Accounts Receivable Forecast

What is it and why is it interesting for your business?

Ensuring accurate treasury forecasts is crucial for any business, as it directly impacts financial planning, liquidity management, and risk mitigation strategies.

By accurately predicting cash flows, a company can optimize its capital allocation, manage working capital effectively, and make informed investment decisions. Additionally, reliable treasury forecasts enable proactive management of financial risks such as liquidity shortages, interest rate fluctuations, and currency volatility, reducing the likelihood of financial crises or disruptions to business operations. Furthermore, it optimises collection management to prioritize customers with highest likelihood and importance to be contacted.

 

How does it work?

In our approach, we utilize both regression and classification algorithms to generate predictions for treasury forecasting. With regression algorithms, we predict a numeric value, while classification algorithms allow us to predict multiple classes with associated likelihoods. Given these options, we opted for multiple classification predictions with predefined buckets, offering a broader understanding of potential delays and their severity.

  • Step 1: predicting if an invoice will be paid on time, yielding a binary outcome of "Yes" or "No."
  • Step 2: if the invoice is predicted to be unpaid, we predict whether it will be settled before the end of the month, recognizing the significance of month-end, quarter-end, and year-end deadlines in finance.
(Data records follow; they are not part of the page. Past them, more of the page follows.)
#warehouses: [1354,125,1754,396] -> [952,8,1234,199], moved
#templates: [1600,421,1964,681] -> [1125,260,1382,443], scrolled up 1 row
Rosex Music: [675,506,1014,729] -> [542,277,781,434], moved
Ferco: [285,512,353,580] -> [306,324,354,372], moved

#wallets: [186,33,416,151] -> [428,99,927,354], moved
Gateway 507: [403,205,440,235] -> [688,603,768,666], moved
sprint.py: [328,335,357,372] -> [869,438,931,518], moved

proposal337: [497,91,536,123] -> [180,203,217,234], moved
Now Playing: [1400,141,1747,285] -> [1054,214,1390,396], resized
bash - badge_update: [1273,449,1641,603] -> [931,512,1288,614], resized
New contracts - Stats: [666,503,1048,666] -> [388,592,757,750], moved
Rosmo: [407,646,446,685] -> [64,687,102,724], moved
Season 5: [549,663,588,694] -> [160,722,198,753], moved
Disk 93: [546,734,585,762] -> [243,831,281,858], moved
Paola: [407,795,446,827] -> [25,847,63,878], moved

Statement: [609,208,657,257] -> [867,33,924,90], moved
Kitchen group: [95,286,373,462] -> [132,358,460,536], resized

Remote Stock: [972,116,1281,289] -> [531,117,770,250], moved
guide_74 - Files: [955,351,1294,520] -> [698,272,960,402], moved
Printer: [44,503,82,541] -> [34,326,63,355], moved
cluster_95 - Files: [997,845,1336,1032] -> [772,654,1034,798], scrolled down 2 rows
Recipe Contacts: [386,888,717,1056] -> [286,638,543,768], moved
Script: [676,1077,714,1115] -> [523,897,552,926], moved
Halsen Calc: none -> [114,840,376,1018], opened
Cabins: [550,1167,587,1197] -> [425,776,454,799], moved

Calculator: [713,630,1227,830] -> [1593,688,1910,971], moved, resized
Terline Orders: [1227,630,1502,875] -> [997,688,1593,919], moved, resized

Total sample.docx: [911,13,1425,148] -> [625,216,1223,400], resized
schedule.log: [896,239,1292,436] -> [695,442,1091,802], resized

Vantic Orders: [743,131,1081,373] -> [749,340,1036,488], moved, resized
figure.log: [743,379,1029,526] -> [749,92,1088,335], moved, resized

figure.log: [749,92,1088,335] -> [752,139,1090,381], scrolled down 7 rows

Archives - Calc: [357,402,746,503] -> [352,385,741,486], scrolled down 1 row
By leveraging these forecasts, our customer can optimize cash pooling strategies, ensuring efficient allocation of funds across accounts and minimizing idle cash balances. Additionally, they can strategically request loans in specific currencies based on predicted cash flows, mitigating currency risks and optimizing borrowing costs. Lastly this provide prioritization to the collections team within their contact strategy by defining a prioritized call list for each customer.